ABC presenter Leigh Sales said she has concerns about activism journalism in the media industry
The high-profile ABC presenter has voiced concerns about the loss of ‘independent journalism’, and reporting with an ‘ideological bent’.
ABC presenter Leigh Sales has serious concerns about activist journalism and the increasing “blurring of lines” in the media industry.
Speaking at the Women in Media conference in Sydney on Saturday, Sales said while the surge in artificial intelligence and its effects on the media was of serious concern, activism by journalists was a bigger worry after becoming more prevalent in recent years.
“The AI (artificial intelligence) stuff is worrying but what worries me more is the blurring of activism and journalism and the loss of what I would call ‘independent journalism’,” she said at the conference.
“I’ve been worried about that for a long time. I wrote a book about this called On Doubt in about 2007 and now I look back and go, ‘Oh my god, I can’t believe I was writing about this in 2007, that was the Golden Age of independent journalism’.”
The comments come just two weeks after Sales instructed staff at the public broadcaster that the Uluru Statement from the Heart was a “one-page document” and that those arguing it was longer were wrong.
She gave staff exact instructions on how to beats arguments that the statement was many pages long, including scripts for employees to read during interviews if someone argued it was not a single-page document.

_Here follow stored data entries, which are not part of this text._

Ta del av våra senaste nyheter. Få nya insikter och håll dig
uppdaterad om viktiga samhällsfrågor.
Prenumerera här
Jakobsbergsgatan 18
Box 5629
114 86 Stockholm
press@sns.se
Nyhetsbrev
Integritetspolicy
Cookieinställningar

Sales, who hosts ABC’s Australian Story program, told the audience there had been worrying signs since 2007 that “organisations have picked out their ideological bent and they’re reporting from that”.
“I’m so big on things like setting aside your own opinion and trying to go into things with an open minded mindset.
“Fake news, misinformation … the bullying that occurs on social media, reporters are doing reporting that doesn’t fit with the zeitgeist or world view, that all really concerns me.”
The email instructing stuff about the length of the Uluru Statement was sent by the ABC’s editorial policy chief Mark Maley on August 24. In it Sales, the former 7.30 host, said an example of misinformation was “the claim that the Uluru Statement is a 26-page document”.
“That is inaccurate,” she wrote.
“The Uluru Statement from the Heart is a one-page document.”
The document’s length provoked much debate between the Yes and No camps and some pro-voice advocates, including Uluru Statement co-architect Professor Megan Davis, who in her newly-released book said it was “18 pages long”.
Earlier this month Sales did a sit-down interview with Ten’s The Project’s co-host Waleed Aly, and said she didn’t take positions on anything. If you “want to be a journalist, you have to leave your opinions at the door”, she told Aly.
She also told the Women in Media conference that diversity of perspectives in journalism remained vital to ensure stories were covered by people with lived experience.
“In any newsroom you want as much diversity as possible and I don’t just mean cultural diversity, I mean economic diversity … you want people who have come from working class backgrounds, you want people who have grown up in the country and not just inner-city Sydney,” she said.
“You want people that didn’t go to university as well those who went to university and you want people from all sorts of different cultural backgrounds. If you don’t have, for example, someone in your newsroom who grew up and their mother was on a single-mother pension … they’re not going understand really what stories about cost of living are like.”